An exact transcription of the listing, without its images, is what the answer must contain.
++++ DATA EXTRACTS
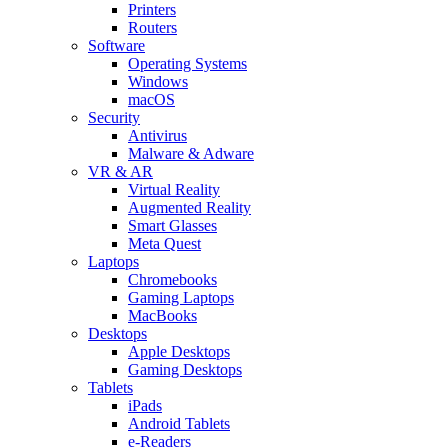
Printers
Routers
Software
Operating Systems
Windows
macOS
Security
Antivirus
Malware & Adware
VR & AR
Virtual Reality
Augmented Reality
Smart Glasses
Meta Quest
Laptops
Chromebooks
Gaming Laptops
MacBooks
Desktops
Apple Desktops
Gaming Desktops
Tablets
iPads
Android Tablets
e-Readers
++++++++
▶ SOLUTION TO THIS EXERCISE:
Printers
Routers
Software
Operating Systems
Windows
macOS
Security
Antivirus
Malware & Adware
VR & AR
Virtual Reality
Augmented Reality
Smart Glasses
Meta Quest
Laptops
Chromebooks
Gaming Laptops
MacBooks
Desktops
Apple Desktops
Gaming Desktops
Tablets
iPads
Android Tablets
e-Readers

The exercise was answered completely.